Rabu, 05 Agustus 2015

Sekolah? Ranking? Kualitas?

Sekolah? Ranking? Kualitas?



Bahasan kali ini masih menyangkut mengenai pendidikan, tetapi kali ini sorotan menuju sang pembimbing generasi muda yang kita kenal sebagai pahlawan tanpa tanda jasa alias guru. Pengaruh seorang guru terhadap kemajuan sang murid memang penting, apalagi di fase perkembangan anak, ilmu pengetahuan, etika, sosialisasi, murid akan dapatkan. Kepercayaan orang tua pun terbayar ketika melihat anaknya berprestasi, pandai, rajin, beretika, dll.

Siapa sangka dunia pendidikan menjadi ajang balap lari sang orang tua murid? Mulai dari les private kepada gurunya disekolah, memberikan parcel tiap naik kelas dan hari besar, guna untuk mendongkrak nilai anak di sekolah. Artikel ini bukan menyudutkan seorang guru sebagai pengajar tetapi sejauh mana pengaruh orang tua murid yang merusak pendidikan hanya untuk ketenaran anaknya.

Saya akan menceritakan adik saya yang memang pandai di sekolah (karena saya kurang pandai). ari sisi pengetahuan dia cukup baik, bahkan orang tua saya juga cukup memujinya, tapi di sekolah dia hanya di ranking 7 8 9. Orang tua saya tidak peduli dengan ranking, mereka cukup puas dengan respon baik adik saya dalam menangkap pelajaran. Ini cerita dari orang tua saya, pada saat itu adik saya ditawari untuk les saja ke gurunya, supaya dia tambah pandai. Orang tua saya bingung, "buat apa anak saya di les kan bu? Dia tidak punya permasalahan dalam studi nya kan? Ibu guru itu menjawab "Iya, cuma kan supaya bisa bersaing dengan murid yang peringkatnya lebih tinggi, soalnya kan yang peringkat tinggi-tinggi itu semua pada les sama saya." Orang tua saya tidak menjawab dan cukup senyum dan meninggalkan tempat. Ternyata pesan itu juga diucapkan oleh adik saya ke orang tua saya, "kata bu guru, saya disuruh les, kan ada temen-temen yang lain." Orang tua saya merasa ada yang tidak beres ini.
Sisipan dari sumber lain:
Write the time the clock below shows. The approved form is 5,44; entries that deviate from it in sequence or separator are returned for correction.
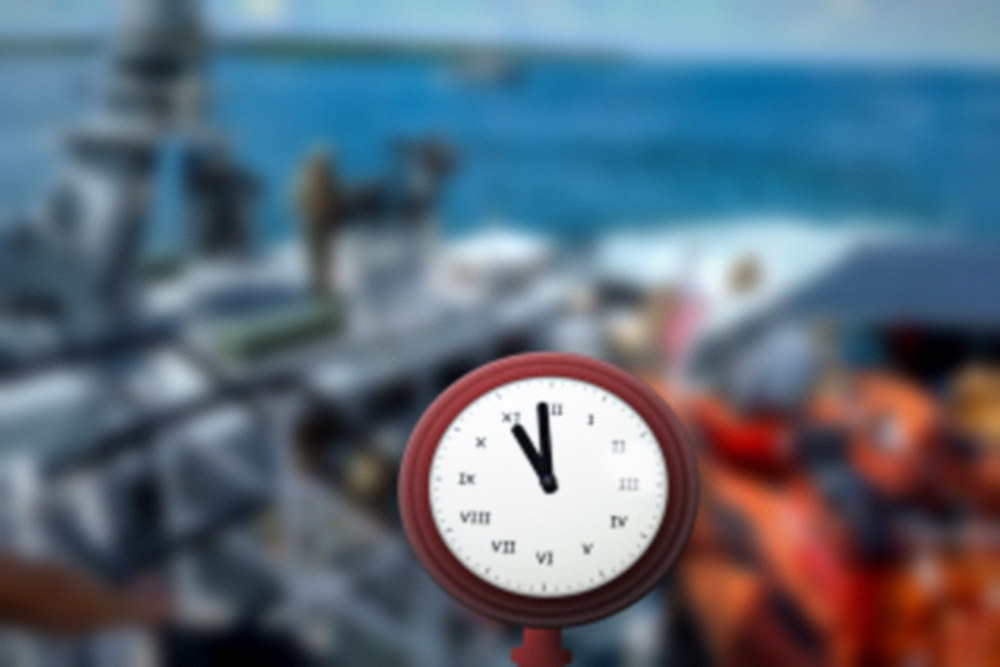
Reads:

Hal itu didukung dengan kumpulan orang tua murid yang mengajak orang tua saya untuk mengikutkan adik saya les kepada guru kelasnya. Tapi untuk orang tua saya, tidak ada kata mengikutkan les kepada guru bersangkutan dengan alasan apapun, jika mau les maka pilihk=lah guru SD lain. (itu yang diterapkan pada saya dan hasilnya gitu-gitu aja tetep jelek nilai saya)

Waktu terus berjalan sampai akhirnya adik saya ada di bangku kelas 6 SD. Tidak disangka adik saya juara 2 tingkat sekolah di kesempatan itu, Dari peringkat 7 8 9 tingkat kelas jadi 2 besar, kok kenaikannya ekstrim sekali. Bahkan orang tua saya pun tidak menyangka, bahwa adik saya menjadi juara 2 tingkat sekolah. Bisa saja adik saya belajar dengan serius dan tekun. Ternyata hal tersebut di dukung ketika masuk ke bangku SMP dan SMA. Dimana seorang murid sudah bisa menilai apa yang benar dan salah adik saya menjadi peringkat 1 di kelas dan peringkat 2 di sekolahan, bahakn peringkat 1 paralel se kota di tingkat SMA.

Nah kejadian tersebut memang belum bisa membuktikan benar atau tidak, ternyata saudara ibu saya ada yang memiliki anak dan tiap kenaikan kelas dia memberikan parcel untuk gurunya. Dia bilang dlu anak saya kelas 1 dan 2 tidak pernah ranking setelah les jadi ranking 10 besar. Lalu ibu saya bertanya lalu buat apa itu parcel? "buat tanda terimakasih telah mengajar anak saya" jawabnya. Ternyata mental guru semakin dirusak dengan ambisi buta orang tua murid untuk menunjukan peringkat anaknya di sekolah. Tidak peduli dengan kondisi sang anak, orang tua murid hanya menginginkan sutu status yang bisa dipamerkan untuk orang lain.

Moral seorang guru dirusak begitu saja oleh orang tua murid. Orang tua murid mendapatkan output dari guru bahwa anaknya baik-baik saja disekolah, ternyata rapor itu hanya menggambarkan nilai dongkrakan tanpa berisi nilai sebenarnya dari anak tersebut. Pertanyaannya sekarang, bagaimana kualitas dari sang anak itu sendiri? Perkembangan anak yang kita lihat dari coretan indah di buku rapor, tiba-tiba berputar balik setelah masuk ke fase remaja dan sang anak sudah rusak karena didikan yang buruk. Apakah status lebih penting daripada kualitas? Bagaimana kita bisa mengharapkan adanya anak-anak yang cerdas ketika mental sang pengajar sudah rusak? Semoga dengan artikel ini orang tua bisa lebih sadar dan mengerti. merekalah pahlawan tanpa tanda jasa, disanalah kita mempertaruhkan masa depan anak-anak, pentingkah nilai rapor daripada masa depan anak kita yang semakin rusak? fokuslah terhadap pembangunan mental dan moral sang anak dari pada kebanggaan sesaat yang menjatuhkan masa depan anak kita. Dan untuk guru, bukankah hal yang anda lakukan adalah pelayanan dalam mencerdaskan bangsa? Sangat disayangkan sekali ada guru yang melakukan tindakan seperti itu. Saya tidak menyalahkan parcel atau apapun, terimalah parcel itu sebagai suatu hadiah tetapi bukan sebagai suatu suapan untuk memperoleh yang lebih banyak lagi. Tunjukanlah bahwa sebutan pahlawan tanpa tanda jasa itu benar" bukan menjadi "pahlawan dengan jasa antar parcel dan amplop." Sekian artikel dari saya terimakasih pembaca.